Когда я прибыл в жаркую делийскую ночь два года назад, мучаясь от похмелья, долгого перелёта и не зная, что со мной будет, меня скорее атаковали, чем приветствовали. Я так долго стоял в очереди к офицеру иммиграционной службы, а потом так долго ждал, пока сонный офицер проверял мою шестимесячную визу, что в приступе легкомыслия заметил ему — “Поторопитесь, не то моя виза кончится до того, как я выйду из аэропорта”. Тут же его коллеги занялись мной вплотную… Когда мой багаж показался на карусели транспортёра, он выглядел так, словно путешествовал отдельно от меня по суше и по морю, или скорее под водой. И меня не только задержали на таможне, но и заставили распаковать каждую из пятнадцати сумок. Когда же я разложил перед таможенниками своё имущество, один из них немедля схватил мою электрическую зубную щётку.
— Это что такое? — подозрительно спросил он.
Надо сказать, что щётка без насадки здорово смахивала на искусственный член-вибратор.
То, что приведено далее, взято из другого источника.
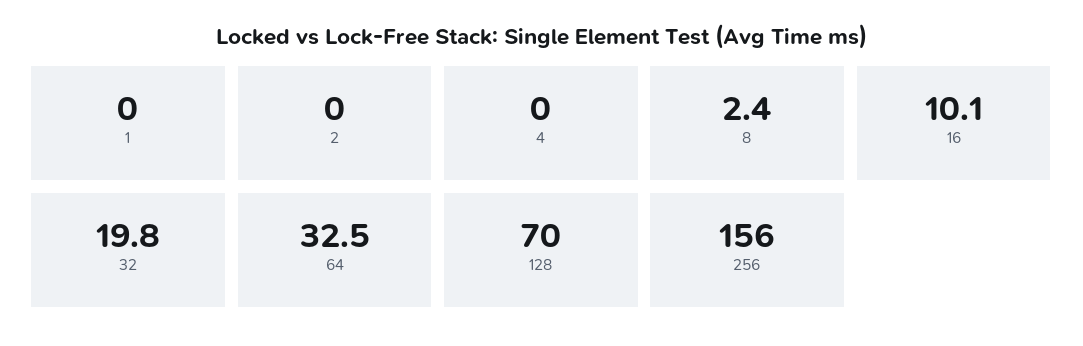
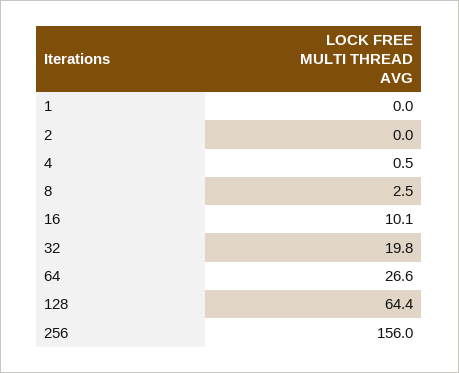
4: 0 -> 0.5
8: 2.4 -> 2.5
64: 32.5 -> 26.6
128: 70 -> 64.4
Я объяснил ему истинное назначение устройства. Разочарованный таможенник, в свою очередь, сообщил подошедшему коллеге:
— Электрические зубы.
Отъезд, однако, оказался куда проще, несмотря на то, что на стойке регистрации настояли, чтобы я взял подарок Джорджа в салон в качестве ручной клади. Сунув картину под мышку, я в считанные минуты миновал иммиграционный контроль, и офицер даже пожелал мне приятного полёта. Даже “дважды-очень-важная персона” не могла бы рассчитывать на лучшее обращение.
И тут моя удача кончилась.
Я ожидал вылета в зале для государственных служащих, когда официант спросил, что бы я желал выпить. Я попросил двойной джин с тоником.
— Простите, сэр. Только один напиток можно.
— Что?.. Но я ведь и прошу один напиток!
— Двойной — два напитка, — разъяснил официант. Я в очередной раз попался с джином в ловушку.
Пришло, а затем ушло время посадки и вылета. Я озабоченно подошёл к сотруднику аэропорта и спросил, насколько задерживается рейс на Лондон.
— Задерживается? — переспросил он, широко улыбаясь. — Что вы, сэр, он не задерживается! Он просто отложен.